Saya melihat bahwa upaya peningkatan literasi di lapangan masih dilakukan dengan kurangnya komitmen yang serius. Coba perhatikan, berapa persen perpustakaan yang menyediakan layanan terbaru?
Berapa banyak perpustakaan yang mengadakan peningkatan layanan, terutama setelah pandemi Covid-19?

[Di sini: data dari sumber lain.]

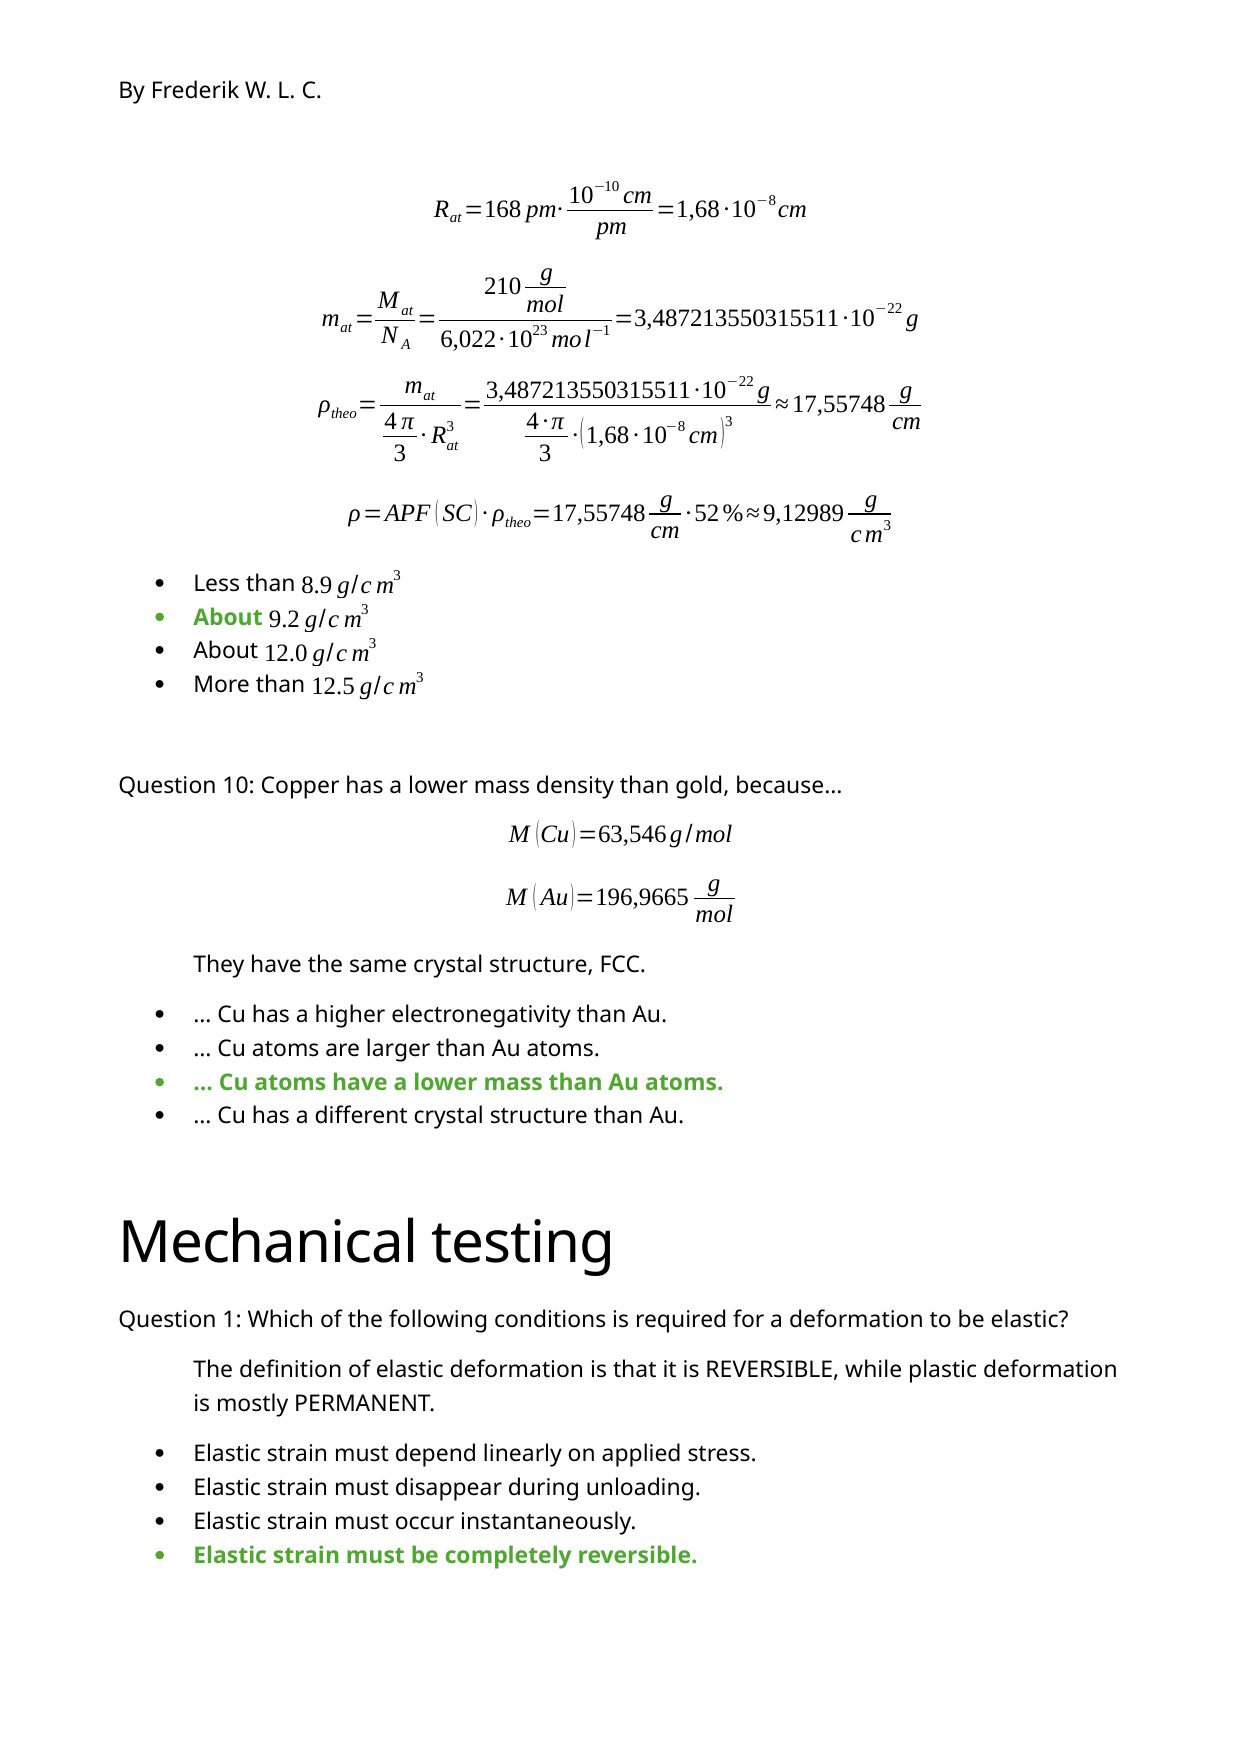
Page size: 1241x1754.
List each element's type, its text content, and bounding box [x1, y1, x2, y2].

list About [156, 634, 1122, 666]
list About [156, 601, 1122, 632]
list … Cu has a higher electronegativity than Au. [156, 998, 1122, 1029]
list Elastic strain must depend linearly on applied stress. [156, 1437, 1122, 1469]
list … Cu has a different crystal structure than Au. [156, 1099, 1122, 1131]
list More than [156, 668, 1122, 699]
list Elastic strain must occur instantaneously. [156, 1505, 1122, 1536]
text They have the same crystal structure, FCC. [118, 948, 1122, 979]
text Question 10: Copper has a lower mass density than gold, because… [118, 769, 1122, 800]
list Elastic strain must be completely reversible. [156, 1539, 1122, 1570]
list Elastic strain must disappear during unloading. [156, 1471, 1122, 1502]
text Question 1: Which of the following conditions is required for a deformation to be elastic? [118, 1303, 1122, 1334]
text Mechanical testing [118, 1200, 1122, 1280]
text The definition of elastic deformation is that it is REVERSIBLE, while plastic deformation is mostly PERMANENT. [193, 1353, 1122, 1418]
list … Cu atoms have a lower mass than Au atoms. [156, 1066, 1122, 1097]
list … Cu atoms are larger than Au atoms. [156, 1032, 1122, 1063]
list Less than [156, 567, 1122, 598]
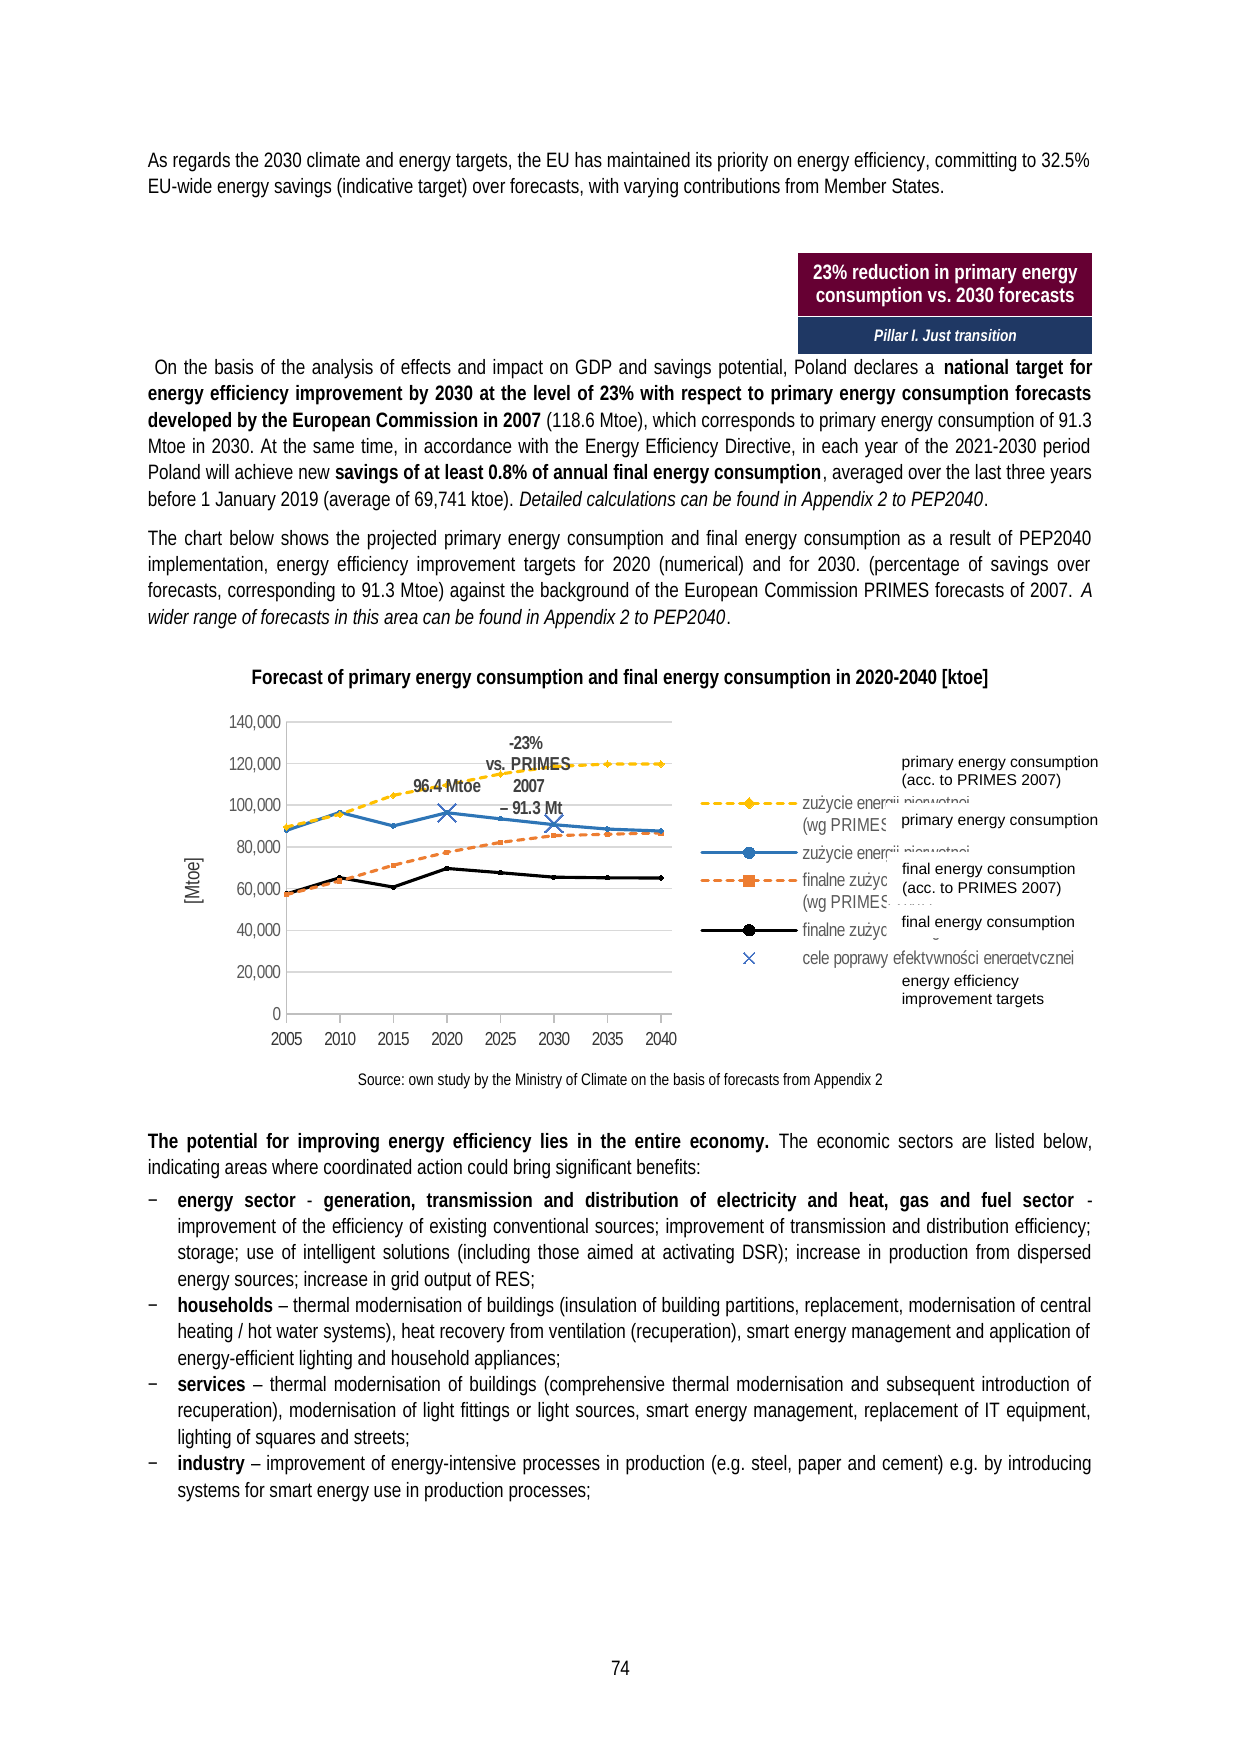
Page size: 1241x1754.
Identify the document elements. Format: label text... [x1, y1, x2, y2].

table_header 23% reduction in primary energy consumption vs. 2030 forecasts [798, 253, 1092, 316]
text As regards the 2030 climate and energy targets, the EU has maintained its priority on energy efficiency, committing to 32.5% EU-wide energy savings (indicative target) over forecasts, with varying contributions from Member States. [148, 148, 1093, 198]
text The potential for improving energy efficiency lies in the entire economy. The economic sectors are listed below, indicating areas where coordinated action could bring significant benefits: [148, 1129, 1093, 1179]
text Source: own study by the Ministry of Climate on the basis of forecasts from Appendix 2 [148, 1070, 1093, 1089]
list services – thermal modernisation of buildings (comprehensive thermal modernisation and subsequent introduction of recuperation), modernisation of light fittings or light sources, smart energy management, replacement of IT equipment, lighting of squares and streets; [148, 1372, 1093, 1449]
list households – thermal modernisation of buildings (insulation of building partitions, replacement, modernisation of central heating / hot water systems), heat recovery from ventilation (recuperation), smart energy management and application of energy-efficient lighting and household appliances; [148, 1293, 1093, 1370]
text On the basis of the analysis of effects and impact on GDP and savings potential, Poland declares a national target for energy efficiency improvement by 2030 at the level of 23% with respect to primary energy consumption forecasts developed by the European Commission in 2007 (118.6 Mtoe), which corresponds to primary energy consumption of 91.3 Mtoe in 2030. At the same time, in accordance with the Energy Efficiency Directive, in each year of the 2021-2030 period Poland will achieve new savings of at least 0.8% of annual final energy consumption, averaged over the last three years before 1 January 2019 (average of 69,741 ktoe). Detailed calculations can be found in Appendix 2 to PEP2040. [148, 355, 1093, 511]
text The chart below shows the projected primary energy consumption and final energy consumption as a result of PEP2040 implementation, energy efficiency improvement targets for 2020 (numerical) and for 2030. (percentage of savings over forecasts, corresponding to 91.3 Mtoe) against the background of the European Commission PRIMES forecasts of 2007. A wider range of forecasts in this area can be found in Appendix 2 to PEP2040. [148, 526, 1093, 628]
table_cell Pillar I. Just transition [798, 317, 1092, 354]
list energy sector - generation, transmission and distribution of electricity and heat, gas and fuel sector - improvement of the efficiency of existing conventional sources; improvement of transmission and distribution efficiency; storage; use of intelligent solutions (including those aimed at activating DSR); increase in production from dispersed energy sources; increase in grid output of RES; [148, 1188, 1093, 1291]
text Forecast of primary energy consumption and final energy consumption in 2020-2040 [ktoe] [148, 665, 1093, 689]
list industry – improvement of energy-intensive processes in production (e.g. steel, paper and cement) e.g. by introducing systems for smart energy use in production processes; [148, 1451, 1093, 1501]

Fenomena perpustakaan yang terlantar, tak terurus, dan diabaikan sudah menjadi pemandangan umum, terutama di daerah. Ini berlaku untuk perpustakaan sekolah, perpustakaan umum daerah, perpustakaan khusus, bahkan perpustakaan perguruan tinggi hampir menghadapi situasi yang sama.
Perpustakaan sekolah merupakan jenis perpustakaan terbanyak secara kuantitas, disisi lain paling banyak pula tidak mendapatkan perhatian dengan serius. Perpustakaan umum yang dikelola oleh pemerintah daerah juga menghadapi situasi yang serupa. Meskipun ada, tampaknya kurang mendapatkan perhatian dan kurang bergairah. Bahkan penempatan pustakawan profesional sering kali minim, atau bahkan sama sekali tidak diperdulikan atau diabaikan.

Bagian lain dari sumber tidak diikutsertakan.